DH in the Classroom: Dr. Mónica Salas-Landa on Archiving “Nature” (Digitally)

Dr. Mónica Salas-Landa, Assistant Professor of Anthropology

Dr. Mónica Salas-Landa used a Digital Humanities in the Classroom Grant to develop a class project in her Spring 2017 course “Anthropology & Sociology 201: Environment and Culture.” Read on for her reflections on the semester!

How can we understand the many ways in which people shape their environments and are, in turn, shaped by them? Although this basic question might be an expected centerpiece of a 200-level course titled “Environment and Culture,” my class last spring invited students to engage with this line of inquiry in the most direct and substantial way possible: across the semester, students developed research projects on a local landscape in Easton and made an argument about the nature-human dynamics that they encountered there. They drew on ethnographic and historical methods in order to analyze their chosen landscape and participate in relevant scholarly debates, which we discussed in class. The goal of this assignment, then, was not only for students to gain experience “reading” an actual landscape but also for them to develop a more robust understanding of how their own existence at this time and place is inextricably connected to other complex relationships between humans and their environment.

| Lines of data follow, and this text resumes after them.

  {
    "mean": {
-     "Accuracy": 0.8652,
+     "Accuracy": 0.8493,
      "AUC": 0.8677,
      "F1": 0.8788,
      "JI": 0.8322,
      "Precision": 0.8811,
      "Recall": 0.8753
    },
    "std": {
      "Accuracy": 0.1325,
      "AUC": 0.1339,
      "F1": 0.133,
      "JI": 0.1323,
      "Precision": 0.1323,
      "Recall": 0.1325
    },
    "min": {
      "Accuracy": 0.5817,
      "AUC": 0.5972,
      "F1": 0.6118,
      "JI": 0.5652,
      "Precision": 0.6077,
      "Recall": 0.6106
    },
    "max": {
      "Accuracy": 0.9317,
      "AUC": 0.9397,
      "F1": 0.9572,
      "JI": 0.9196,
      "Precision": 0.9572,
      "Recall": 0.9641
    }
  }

A variety of images students encountered in their primary source research for the class Omeka project

Students’ ethnographically and historically informed research, moreover, served as the basis for a collective class project: the development of a digital collection and exhibition based on material connected to everything from local dams, industrial parks, and cemeteries to roads, community parks, and food markets. During their research, each student collected, on the one hand, an image, sound recording, or video of their field site and related it to a piece of historical evidence, which they found in Lafayette Special Collections & College Archives or at the Easton Public Library. Using Omeka, a web-publishing platform for displaying archives, collections, and exhibitions, students catalogued their material, entered metadata, and created an exhibit page in which they further explored the relationship between concepts discussed in class and assemblies of items from our collection.

The A&S 201 Omeka site

By incorporating a digital humanities component into this class, I was able to introduce students to ethnographic and historical research of primary sources as well as the critical thinking involved in creating an archive. Through the selection, organization, cataloguing, and analysis of a myriad of documents, photographs, sound recordings, and videos of the Easton area, students connected their own research to wider theoretical issues about how representations of nature are constructed and disseminated.  The site, which remains a work in progress, can be viewed here.  

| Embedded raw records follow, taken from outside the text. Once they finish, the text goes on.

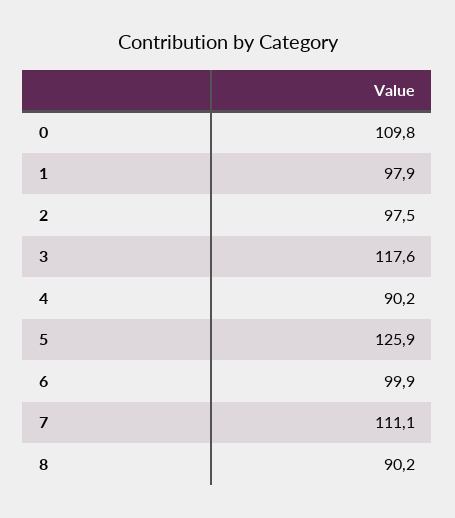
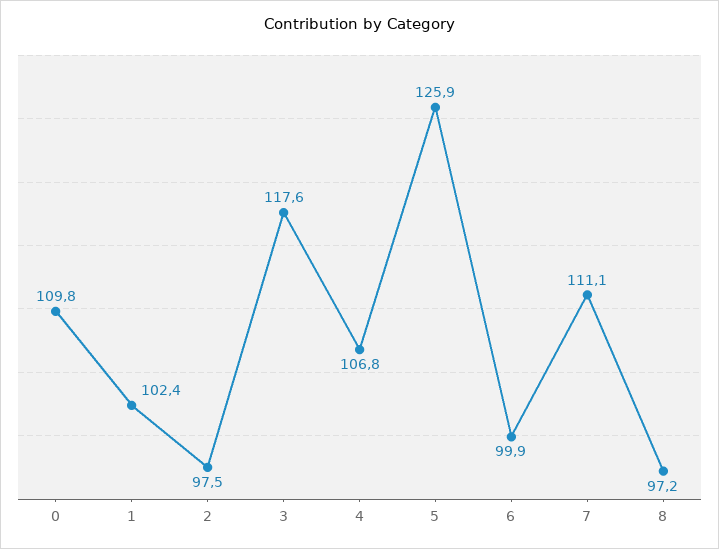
  {
    "0": 109.8,
-   "1": 97.9,
+   "1": 102.4,
    "2": 97.5,
    "3": 117.6,
-   "4": 90.2,
+   "4": 106.8,
    "5": 125.9,
    "6": 99.9,
    "7": 111.1,
-   "8": 90.2
+   "8": 97.2
  }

Further, drawing on the digital humanities in this course has also helped me to imagine ways of expanding and sharing my own research results on environmental degradation in oil zones in Mexico. I hope to use Omeka to develop a public “toxic archive” in which community members can document and record the harmful presences of oil and its infrastructure. In a context where the invisibility of toxicity works to mask or deny it, rendering its noxious effects visible is of utmost importance.